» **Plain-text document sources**
------------------------------------

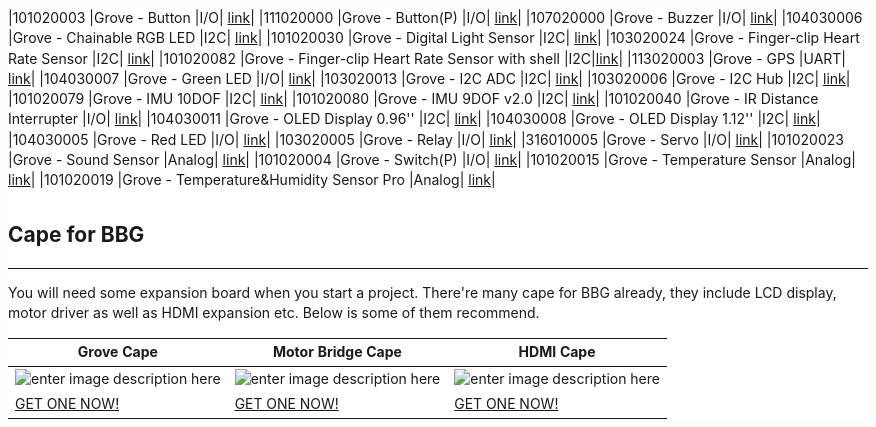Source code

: |101020003	|Grove - Button	                                |I/O| [link](http://www.seeedstudio.com/Grove-Button-p-766.html)|
|111020000	|Grove - Button(P)	                            |I/O| [link](http://www.seeedstudio.com/Grove-Button%28P%29-p-1243.html)|
|107020000	|Grove - Buzzer	                                |I/O| [link](http://www.seeedstudio.com/Grove-Buzzer-p-768.html)|
|104030006	|Grove - Chainable RGB LED	                    |I2C| [link](http://www.seeedstudio.com/Grove-Chainable-RGB-LED-p-850.html)|
|101020030	|Grove - Digital Light Sensor	                |I2C| [link](http://www.seeedstudio.com/Grove-Digital-Light-Sensor-p-1281.html)|
|103020024	|Grove - Finger-clip Heart Rate Sensor	        |I2C| [link](http://www.seeedstudio.com/Grove-Finger-clip-Heart-Rate-Sensor-p-2425.html)|
|101020082	|Grove - Finger-clip Heart Rate Sensor with shell	|I2C|[link](http://www.seeedstudio.com/Grove-Finger-clip-Heart-Rate-Sensor-with-shell-p-2420.html)|
|113020003	|Grove - GPS	                        |UART| [link](http://www.seeedstudio.com/Grove-GPS-p-959.html)|
|104030007	|Grove - Green LED	|I/O| [link](http://www.seeedstudio.com/Grove-Green-LED-p-1144.html)|
|103020013	|Grove - I2C ADC	|I2C| [link](http://www.seeedstudio.com/Grove-Green-LED-p-1144.html)|
|103020006	|Grove - I2C Hub	|I2C| [link](http://www.seeedstudio.com/Grove-I2C-Hub-p-851.html)|
|101020079	|Grove - IMU 10DOF	|I2C| [link](http://www.seeedstudio.com/Grove-IMU-10DOF-p-2386.html)|
|101020080	|Grove - IMU 9DOF v2.0	|I2C| [link](http://www.seeedstudio.com/Grove-IMU-9DOF-v2.0-p-2400.html)|
|101020040	|Grove - IR Distance Interrupter	|I/O| [link](http://www.seeedstudio.com/Grove-IR-Distance-Interrupter-p-1278.html)|
|104030011	|Grove - OLED Display 0.96''	|I2C| [link](http://www.seeedstudio.com/Grove-OLED-Display-1.12%22-p-824.html)|
|104030008	|Grove - OLED Display 1.12''	|I2C| [link](http://www.seeedstudio.com/Grove-OLED-Display-0.96%22-p-781.html)|
|104030005	|Grove - Red LED	|I/O| [link](http://www.seeedstudio.com/Grove-Red-LED-p-1142.html)|
|103020005	|Grove - Relay	|I/O| [link](http://www.seeedstudio.com/Grove-Relay-p-769.html)|
|316010005	|Grove - Servo	|I/O| [link](http://www.seeedstudio.com/Grove-Servo-p-1241.html)|
|101020023	|Grove - Sound Sensor	|Analog| [link](http://www.seeedstudio.com/Grove-Sound-Sensor-p-752.html)|
|101020004	|Grove - Switch(P)	|I/O| [link](http://www.seeedstudio.com/Grove-Switch%28P%29-p-1252.html)|
|101020015	|Grove - Temperature Sensor	|Analog| [link](http://www.seeedstudio.com/Grove-Temperature-Sensor-p-774.html)|
|101020019	|Grove - Temperature&Humidity Sensor Pro	|Analog| [link](http://www.seeedstudio.com/Grove-Temperature&Humidity-Sensor-Pro-p-838.html)|

## Cape for BBG
-------

You will need some expansion board when you start a project. There're many cape for BBG already, they include LCD display, motor driver as well as HDMI expansion etc. Below is some of them recommend.

|Grove Cape| Motor Bridge Cape|HDMI Cape|
|------------|----------------|----------|
|![enter image description here](https://raw.githubusercontent.com/SeeedDocument/BeagleBone_Green/master/images/product1.jpg)|![enter image description here](https://raw.githubusercontent.com/SeeedDocument/BeagleBone_Green/master/images/product2.jpg)|![enter image description here](https://raw.githubusercontent.com/SeeedDocument/BeagleBone_Green/master/images/product3.jpg)|
|[GET ONE NOW!](http://www.seeedstudio.com/Grove-Cape-for-BeagleBone-Series-p-1718.html)|[GET ONE NOW!](http://www.seeedstudio.com/Motor-Bridge-Cape-p-2569.html)|[GET ONE NOW!](http://www.seeedstudio.com/SeeedStudio-BeagleBone-Green-HDMI-Cape-p-2570.html)|
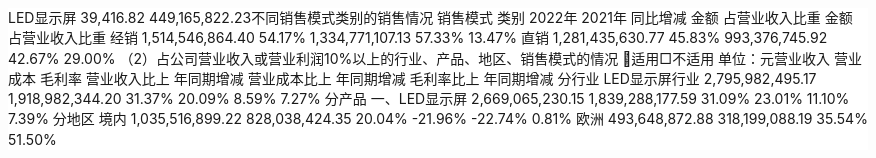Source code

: LED显示屏
39,416.82
449,165,822.23不同销售模式类别的销售情况
销售模式
类别
2022年
2021年
同比增减
金额
占营业收入比重
金额
占营业收入比重
经销
1,514,546,864.40
54.17%
1,334,771,107.13
57.33%
13.47%
直销
1,281,435,630.77
45.83%
993,376,745.92
42.67%
29.00%
（2）占公司营业收入或营业利润10%以上的行业、产品、地区、销售模式的情况
适用□不适用
单位：元营业收入
营业成本
毛利率
营业收入比上
年同期增减
营业成本比上
年同期增减
毛利率比上
年同期增减
分行业
LED显示屏行业
2,795,982,495.17
1,918,982,344.20
31.37%
20.09%
8.59%
7.27%
分产品
一、LED显示屏
2,669,065,230.15
1,839,288,177.59
31.09%
23.01%
11.10%
7.39%
分地区
境内
1,035,516,899.22
828,038,424.35
20.04%
-21.96%
-22.74%
0.81%
欧洲
493,648,872.88
318,199,088.19
35.54%
51.50%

------------------------------------

» **Exercise instructions**
Give each record above back word for word, but carry over none of the pictures.

» **Solution to the exercise**
Source code

: |101020003	|Grove - Button	                                |I/O| [link](http://www.seeedstudio.com/Grove-Button-p-766.html)|
|111020000	|Grove - Button(P)	                            |I/O| [link](http://www.seeedstudio.com/Grove-Button%28P%29-p-1243.html)|
|107020000	|Grove - Buzzer	                                |I/O| [link](http://www.seeedstudio.com/Grove-Buzzer-p-768.html)|
|104030006	|Grove - Chainable RGB LED	                    |I2C| [link](http://www.seeedstudio.com/Grove-Chainable-RGB-LED-p-850.html)|
|101020030	|Grove - Digital Light Sensor	                |I2C| [link](http://www.seeedstudio.com/Grove-Digital-Light-Sensor-p-1281.html)|
|103020024	|Grove - Finger-clip Heart Rate Sensor	        |I2C| [link](http://www.seeedstudio.com/Grove-Finger-clip-Heart-Rate-Sensor-p-2425.html)|
|101020082	|Grove - Finger-clip Heart Rate Sensor with shell	|I2C|[link](http://www.seeedstudio.com/Grove-Finger-clip-Heart-Rate-Sensor-with-shell-p-2420.html)|
|113020003	|Grove - GPS	                        |UART| [link](http://www.seeedstudio.com/Grove-GPS-p-959.html)|
|104030007	|Grove - Green LED	|I/O| [link](http://www.seeedstudio.com/Grove-Green-LED-p-1144.html)|
|103020013	|Grove - I2C ADC	|I2C| [link](http://www.seeedstudio.com/Grove-Green-LED-p-1144.html)|
|103020006	|Grove - I2C Hub	|I2C| [link](http://www.seeedstudio.com/Grove-I2C-Hub-p-851.html)|
|101020079	|Grove - IMU 10DOF	|I2C| [link](http://www.seeedstudio.com/Grove-IMU-10DOF-p-2386.html)|
|101020080	|Grove - IMU 9DOF v2.0	|I2C| [link](http://www.seeedstudio.com/Grove-IMU-9DOF-v2.0-p-2400.html)|
|101020040	|Grove - IR Distance Interrupter	|I/O| [link](http://www.seeedstudio.com/Grove-IR-Distance-Interrupter-p-1278.html)|
|104030011	|Grove - OLED Display 0.96''	|I2C| [link](http://www.seeedstudio.com/Grove-OLED-Display-1.12%22-p-824.html)|
|104030008	|Grove - OLED Display 1.12''	|I2C| [link](http://www.seeedstudio.com/Grove-OLED-Display-0.96%22-p-781.html)|
|104030005	|Grove - Red LED	|I/O| [link](http://www.seeedstudio.com/Grove-Red-LED-p-1142.html)|
|103020005	|Grove - Relay	|I/O| [link](http://www.seeedstudio.com/Grove-Relay-p-769.html)|
|316010005	|Grove - Servo	|I/O| [link](http://www.seeedstudio.com/Grove-Servo-p-1241.html)|
|101020023	|Grove - Sound Sensor	|Analog| [link](http://www.seeedstudio.com/Grove-Sound-Sensor-p-752.html)|
|101020004	|Grove - Switch(P)	|I/O| [link](http://www.seeedstudio.com/Grove-Switch%28P%29-p-1252.html)|
|101020015	|Grove - Temperature Sensor	|Analog| [link](http://www.seeedstudio.com/Grove-Temperature-Sensor-p-774.html)|
|101020019	|Grove - Temperature&Humidity Sensor Pro	|Analog| [link](http://www.seeedstudio.com/Grove-Temperature&Humidity-Sensor-Pro-p-838.html)|

## Cape for BBG
-------

You will need some expansion board when you start a project. There're many cape for BBG already, they include LCD display, motor driver as well as HDMI expansion etc. Below is some of them recommend.

|Grove Cape| Motor Bridge Cape|HDMI Cape|
|------------|----------------|----------|
|![enter image description here](https://raw.githubusercontent.com/SeeedDocument/BeagleBone_Green/master/images/product1.jpg)|![enter image description here](https://raw.githubusercontent.com/SeeedDocument/BeagleBone_Green/master/images/product2.jpg)|![enter image description here](https://raw.githubusercontent.com/SeeedDocument/BeagleBone_Green/master/images/product3.jpg)|
|[GET ONE NOW!](http://www.seeedstudio.com/Grove-Cape-for-BeagleBone-Series-p-1718.html)|[GET ONE NOW!](http://www.seeedstudio.com/Motor-Bridge-Cape-p-2569.html)|[GET ONE NOW!](http://www.seeedstudio.com/SeeedStudio-BeagleBone-Green-HDMI-Cape-p-2570.html)|
Source code

: LED显示屏
39,416.82
449,165,822.23不同销售模式类别的销售情况
销售模式
类别
2022年
2021年
同比增减
金额
占营业收入比重
金额
占营业收入比重
经销
1,514,546,864.40
54.17%
1,334,771,107.13
57.33%
13.47%
直销
1,281,435,630.77
45.83%
993,376,745.92
42.67%
29.00%
（2）占公司营业收入或营业利润10%以上的行业、产品、地区、销售模式的情况
适用□不适用
单位：元营业收入
营业成本
毛利率
营业收入比上
年同期增减
营业成本比上
年同期增减
毛利率比上
年同期增减
分行业
LED显示屏行业
2,795,982,495.17
1,918,982,344.20
31.37%
20.09%
8.59%
7.27%
分产品
一、LED显示屏
2,669,065,230.15
1,839,288,177.59
31.09%
23.01%
11.10%
7.39%
分地区
境内
1,035,516,899.22
828,038,424.35
20.04%
-21.96%
-22.74%
0.81%
欧洲
493,648,872.88
318,199,088.19
35.54%
51.50%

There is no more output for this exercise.